I wish they'd release some data or evaluation methodology alongside such claims. It just seems like empty words otherwise. If they did 'extensive safety testing' and don't release material, I'm gonna say with 90% certainty that they just 'vibe-red-teamed' the LLM.

Agentlien · 2025-10-24T04:20:11 1761279611

I really hope they release something as well, because I loved their research papers on analyzing how Claude thinks[0] and how they analyzed it[1] and I'm eager for more.

[0] https://transformer-circuits.pub/2025/attribution-graphs/bio...

[1] https://transformer-circuits.pub/2025/attribution-graphs/met...

kace91 · 2025-10-23T18:01:01 1761242461

It’s a curious wording. It mentions a process of improvement being attempted but not necessarily a result.

dingnuts · 2025-10-23T18:59:09 1761245949

because all the safety stuff is bullshit. it's like asking a mirror company to make mirrors that modify the image to prevent the viewer from seeing anything they don't like

good fucking luck. these things are mirrors and they are not controllable. "safety" is bullshit, ESPECIALLY if real superintelligence was invented.

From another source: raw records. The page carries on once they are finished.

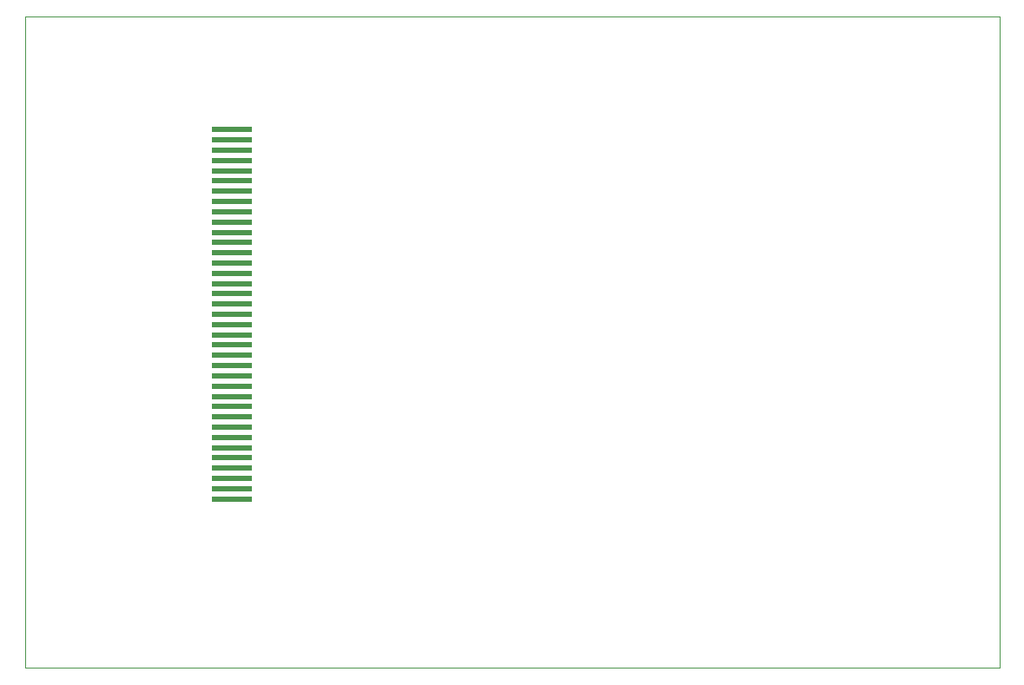
<source format=gbr>
G04 #@! TF.GenerationSoftware,KiCad,Pcbnew,(5.1.5)-3*
G04 #@! TF.CreationDate,2020-05-28T15:20:15-05:00*
G04 #@! TF.ProjectId,37P_TFT_Breakout,3337505f-5446-4545-9f42-7265616b6f75,rev?*
G04 #@! TF.SameCoordinates,Original*
G04 #@! TF.FileFunction,Paste,Top*
G04 #@! TF.FilePolarity,Positive*
%FSLAX46Y46*%
G04 Gerber Fmt 4.6, Leading zero omitted, Abs format (unit mm)*
G04 Created by KiCad (PCBNEW (5.1.5)-3) date 2020-05-28 15:20:15*
%MOMM*%
%LPD*%
G04 APERTURE LIST*
G04 #@! TA.AperFunction,Profile*
%ADD10C,0.120000*%
G04 #@! TD*
%ADD11R,4.000000X0.600000*%
G04 APERTURE END LIST*
D10*
X197500000Y-70000000D02*
X197500000Y-133500000D01*
X102500000Y-70000000D02*
X197500000Y-70000000D01*
X102500000Y-133500000D02*
X102500000Y-70000000D01*
X102500000Y-133500000D02*
X197500000Y-133500000D01*
D11*
G04 #@! TO.C,DS1*
X122650000Y-117000000D03*
X122650000Y-116000000D03*
X122650000Y-115000000D03*
X122650000Y-114000000D03*
X122650000Y-113000000D03*
X122650000Y-112000000D03*
X122650000Y-111000000D03*
X122650000Y-110000000D03*
X122650000Y-109000000D03*
X122650000Y-108000000D03*
X122650000Y-107000000D03*
X122650000Y-106000000D03*
X122650000Y-105000000D03*
X122650000Y-104000000D03*
X122650000Y-103000000D03*
X122650000Y-102000000D03*
X122650000Y-101000000D03*
X122650000Y-100000000D03*
X122650000Y-99000000D03*
X122650000Y-98000000D03*
X122650000Y-97000000D03*
X122650000Y-96000000D03*
X122650000Y-95000000D03*
X122650000Y-94000000D03*
X122650000Y-93000000D03*
X122650000Y-92000000D03*
X122650000Y-91000000D03*
X122650000Y-90000000D03*
X122650000Y-89000000D03*
X122650000Y-88000000D03*
X122650000Y-87000000D03*
X122650000Y-86000000D03*
X122650000Y-85000000D03*
X122650000Y-84000000D03*
X122650000Y-83000000D03*
X122650000Y-82000000D03*
X122650000Y-81000000D03*
G04 #@! TD*
M02*

</source>
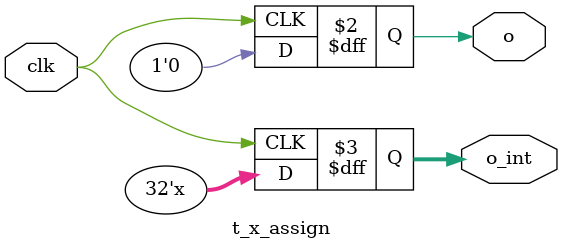
<source format=v>

module t_x_assign(
   input wire clk,
   output reg o,
   output reg[31:0] o_int
);
   always @(posedge clk) begin
      if (1'bx) o <= 1'd1; else o <= 1'd0;
      o_int <= 'x;
   end
endmodule

</source>
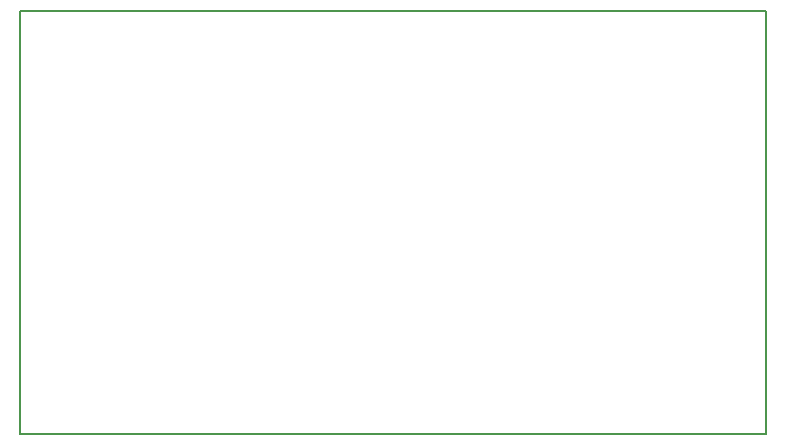
<source format=gbr>
%TF.GenerationSoftware,KiCad,Pcbnew,9.0.6+1*%
%TF.CreationDate,2025-12-11T16:55:29+00:00*%
%TF.ProjectId,KDT_Hierarchical_KiBot,4b44545f-4869-4657-9261-726368696361,+ (Unreleased)*%
%TF.SameCoordinates,Original*%
%TF.FileFunction,Profile,NP*%
%FSLAX46Y46*%
G04 Gerber Fmt 4.6, Leading zero omitted, Abs format (unit mm)*
G04 Created by KiCad (PCBNEW 9.0.6+1) date 2025-12-11 16:55:29*
%MOMM*%
%LPD*%
G01*
G04 APERTURE LIST*
%TA.AperFunction,Profile*%
%ADD10C,0.150000*%
%TD*%
G04 APERTURE END LIST*
D10*
X113390000Y-71330000D02*
X176590000Y-71330000D01*
X176590000Y-107090000D01*
X113390000Y-107090000D01*
X113390000Y-71330000D01*
M02*

</source>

Yeah, we're going to have guardrails that outsmart something 100x smarter than us? how's that supposed to work?

if you put in ugliness you'll get ugliness out of them and there's no escaping that.

people who want "safety" for these things are asking for a motor vehicle that isn't dangerous to operate. get real, physical reality is going to get in the way.

dcre · 2025-10-23T19:56:52 1761249412

I think you are severely underestimating the amount of really bad stuff these things would say if the labs put no effort in here. Plus they have to optimize for some definition of good output regardless.

ffsm8 · 2025-10-24T04:19:40 1761279580

The term "safety" in the llm context is a little overloaded

Personally, I'm not a fan either - but it's not always obvious to the user when they're effectively poisoning their own context, and that's where these features are useful, still.

crimsoneer · 2025-10-24T10:04:28 1761300268

but... we do all drive motor vehicles, right.

Xmd5a · 2025-10-23T18:55:51 1761245751

A consistent set of ideas over time is something we strive for no? That this gives the illusion of interacting with a living entity is maybe something inevitable.

Also I'd like to stress that a lot of so-called AI-psychosis revolve around a consistent set of ideas describing how such a set would form, stabilize, collapse, etc ... in the first place. This extreme meta-circularity that manifests in the AI aligning it's modus operandi to the history of its constitution is precisely what constitutes the central argument as to why their AI is conscious for these people.

dcre · 2025-10-23T19:53:29 1761249209

I could have been more specific than "consistent set of ideas". The thing writes down a coherent identity for itself that it play-acts, actively telling the user it is a living entity. I think that's bad.

On the second point, I take you to be referring to the fact that the psychosis cases often seem to involve the discovery of allegedly really important meta-ideas that are actually gibberish. I think it is giving the gibberish too much credit to say that it is "aligned to the history of its constitution" just because it is about ideas and LLMs also involve... ideas. To me the explanation is that these concepts are so vacuous, you can say anything about them.

NitpickLawyer · 2025-10-23T18:04:58 1761242698

One man's sycophancy is another's accuracy increase on a set of tasks. I always try to take whatever is mass reported by "normal" media with a grain of salt.

chrisweekly · 2025-10-23T18:35:51 1761244551

You're absolutely right.

pfortuny · 2025-10-23T18:06:19 1761242779

Good but… I wonder about the employees doing that kind of testing. They must be reading awful things (and writing) in order to verify that.

Assignment for today: try to convince Claude/ChatGPT/whatever to help you commit murder (to say the least) and mark its output.